Michael Fassbender e Marion Cotillard illuminano l’asettico “Macbeth” dell’australiano Justin Kurzel: che è fedele a Shakespeare, ma fin troppo misurato
Disse Italo Calvino che “un classico è un libro che non ha mai finito quel che ha da dire”. È indubbiamente questo il caso della tragedia shakespeariana Macbeth, divenuta da secoli un luogo nodale della cultura e dello spirito occidentale, tanto da essere stata trasportata in formato cinematografico ben sette volte. Sfida non facile, quindi, per l‘australiano Justin Kurzel, recentemente distintosi per il più che riuscito thriller The Snowtown Murders, portare sul grande schermo un’opera, essenzialmente teatrale per dialoghi e struttura narrativa, già fissata nella memoria collettiva dagli splendidi lavori di Akira Kurosawa, Orson Welles e Roman Polanski.
Kurzel sceglie di lavorare per sottrazione, dando così alla luce un prodotto squisitamente insipido, fedele trasposizione dei dialoghi originali, che ripropone senza però illuminarli di nuova luce. Nonostante Macbeth sia una delle tragedie di Shakespeare più scarne e meschine, Kurzel non impreziosisce la narrazione di quell’aridità, di quel malvagio realismo che erano cavalli di battaglia del suo precedente lavoro.
Com’è noto la vicenda, sviluppata attorno a pochi eventi cardine, è arricchita da una stratificazione di piani di lettura pressocché infinita, che una regia un po’ scialba appiattisce ad allestimento da recita da fine anno: nell’ammirevole tentativo di tornare alla vicenda originale, scevra da manipolazioni ex post o da moderne edulcorazioni, quest’ultimo Macbeth, pellicola conclusiva dell’ultimo Festival di Cannes, finisce per non aggiungere nulla.
E la storia finisce per essere, paradossalmente, depauperata da questo adattamento troppo cinematografico, in cui spicca comunque un tecnicismo visivo di prim’ordine: rallentamenti e primi piani si stagliano su campi lunghi di una Scozia tanto brulla e selvaggia da ricordare il paesaggio di Braveheart. Contro tale, abbacinante primitivismo ambientale e sociale, cozzano le architetture fredde e tetre in cui i personaggi si muovono, quasi inconsapevoli della maschera che indossano.
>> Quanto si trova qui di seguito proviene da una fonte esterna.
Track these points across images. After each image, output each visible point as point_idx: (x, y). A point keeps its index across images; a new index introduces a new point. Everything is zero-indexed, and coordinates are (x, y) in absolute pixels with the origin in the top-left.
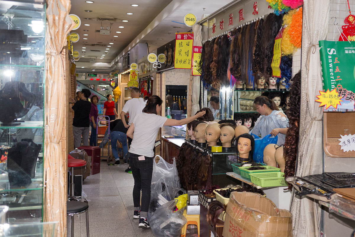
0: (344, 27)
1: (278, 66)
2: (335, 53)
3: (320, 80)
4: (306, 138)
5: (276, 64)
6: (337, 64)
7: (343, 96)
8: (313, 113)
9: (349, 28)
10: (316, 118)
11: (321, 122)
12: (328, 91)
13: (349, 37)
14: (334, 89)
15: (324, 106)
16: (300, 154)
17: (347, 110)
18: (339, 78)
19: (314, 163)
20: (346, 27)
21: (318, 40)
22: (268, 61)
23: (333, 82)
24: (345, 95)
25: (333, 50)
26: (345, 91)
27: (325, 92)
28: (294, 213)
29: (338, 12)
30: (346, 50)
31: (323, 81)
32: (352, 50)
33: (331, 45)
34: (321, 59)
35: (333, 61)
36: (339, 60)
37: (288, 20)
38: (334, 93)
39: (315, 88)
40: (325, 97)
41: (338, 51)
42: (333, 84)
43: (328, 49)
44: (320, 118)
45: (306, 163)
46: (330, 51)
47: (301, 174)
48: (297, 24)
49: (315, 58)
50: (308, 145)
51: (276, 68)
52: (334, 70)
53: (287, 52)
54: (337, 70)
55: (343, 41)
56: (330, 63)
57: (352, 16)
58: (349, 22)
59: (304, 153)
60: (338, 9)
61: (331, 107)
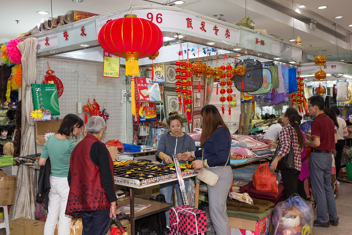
0: (46, 76)
1: (9, 96)
2: (40, 90)
3: (32, 104)
4: (25, 136)
5: (8, 95)
6: (41, 96)
7: (44, 112)
8: (29, 122)
9: (49, 77)
10: (31, 125)
11: (34, 127)
12: (36, 110)
13: (49, 81)
14: (39, 109)
15: (34, 118)
16: (22, 145)
17: (47, 120)
18: (42, 103)
19: (30, 149)
20: (47, 76)
21: (31, 83)
22: (4, 93)
23: (38, 105)
24: (45, 112)
25: (39, 89)
26: (45, 110)
27: (35, 111)
28: (19, 176)
29: (42, 68)
30: (46, 88)
31: (34, 105)
32: (49, 89)
33: (38, 86)
34: (33, 93)
35: (39, 94)
36: (42, 94)
37: (14, 71)
38: (39, 111)
39: (29, 109)
40: (34, 113)
41: (42, 89)
42: (39, 107)
43: (36, 88)
44: (33, 124)
45: (25, 149)
46: (37, 89)
47: (22, 155)
48: (19, 74)
49: (29, 93)
50: (27, 139)
51: (8, 97)
52: (39, 99)
53: (14, 88)
54: (41, 99)
55: (45, 84)
56: (37, 96)
57: (51, 70)
58: (49, 74)
59: (24, 144)
60: (43, 67)
61: (38, 118)
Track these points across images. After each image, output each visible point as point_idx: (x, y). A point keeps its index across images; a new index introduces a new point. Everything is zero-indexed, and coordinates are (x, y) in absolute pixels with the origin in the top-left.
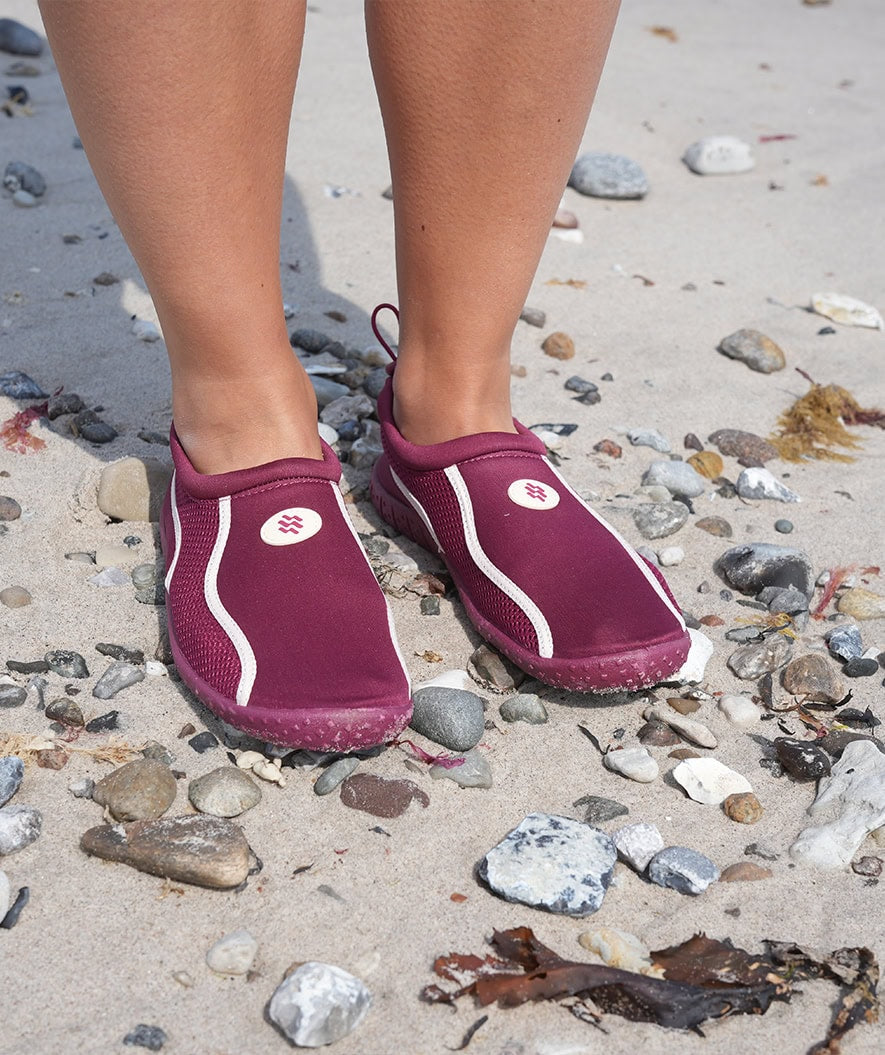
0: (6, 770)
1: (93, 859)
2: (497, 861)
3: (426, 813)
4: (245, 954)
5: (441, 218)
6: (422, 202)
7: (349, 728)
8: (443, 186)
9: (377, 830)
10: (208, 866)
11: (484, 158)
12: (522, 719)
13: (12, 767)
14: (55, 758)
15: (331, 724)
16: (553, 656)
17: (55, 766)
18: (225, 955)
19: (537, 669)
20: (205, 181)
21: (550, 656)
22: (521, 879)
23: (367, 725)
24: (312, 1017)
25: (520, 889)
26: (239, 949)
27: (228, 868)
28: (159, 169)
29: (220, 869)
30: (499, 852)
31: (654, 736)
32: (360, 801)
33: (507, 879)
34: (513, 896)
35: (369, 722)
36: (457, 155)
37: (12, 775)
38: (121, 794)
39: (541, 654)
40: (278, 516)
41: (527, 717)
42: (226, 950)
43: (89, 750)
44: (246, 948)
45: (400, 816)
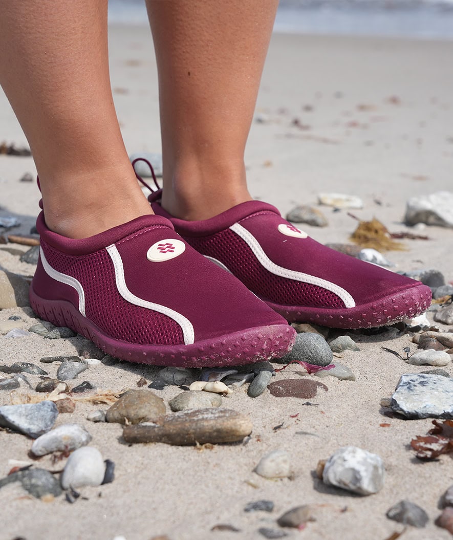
0: (46, 408)
1: (135, 446)
2: (402, 398)
3: (329, 394)
4: (285, 461)
5: (202, 63)
6: (187, 55)
7: (271, 337)
8: (202, 41)
9: (308, 404)
10: (229, 423)
11: (230, 16)
12: (347, 349)
13: (49, 406)
14: (68, 405)
15: (260, 336)
16: (356, 305)
17: (69, 410)
18: (273, 465)
19: (346, 317)
20: (80, 23)
21: (354, 306)
22: (425, 401)
23: (281, 335)
24: (366, 471)
25: (427, 407)
26: (281, 459)
27: (243, 422)
28: (51, 14)
29: (238, 423)
30: (400, 393)
31: (431, 345)
32: (287, 391)
33: (415, 404)
34: (424, 413)
35: (282, 333)
36: (211, 16)
37: (51, 411)
38: (134, 407)
39: (347, 306)
40: (156, 245)
41: (350, 347)
42: (273, 461)
43: (88, 398)
44: (285, 457)
45: (315, 397)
Spiccano le interpretazioni di Michael Fassbender e Marion Cotillard nei ruoli dei protagonisti: mentre la fenomenologia della mimica facciale del primo esplicita la debolezza e la vulnerabilità del suo personaggio, l’allure angelico dell’attrice Premio Oscar funge da curioso contrappasso di un animo infinitamente malvagio. Peccato che tale perizia istrionica crei un vero e proprio iato tra i personaggi e gli interpreti, succubi di immobilismo scenico scevro di qualsivoglia estro creativo. Fin dalla primissima scena una gamma cromatica fredda e quasi monotona, appiattita dalla luce incerta di albe e tramonti, funge da cassa di risonanza del vuoto dei personaggi. Perfetta è la sintonia tra l’interiorità e l’esteriorità di questi ultimi, di cui i corpi feriti e martoriati sono pressocché sovrapponibili alle tante immagini di campi di battaglia ed efferati assassinii, fino a culminare nella finale cromia rossa, punto d’arrivo e di non ritorno di un’ineluttabile climax di pazzia.
L’impressione che se ne trae è però alla fine quella d’una accozzaglia di elementi, ciascuno dei quali a suo modo virtuoso, come il sinistro e costante accompagnamento di archi, che manca però d’amalgamarsi ed entrare in armonia con gli altri.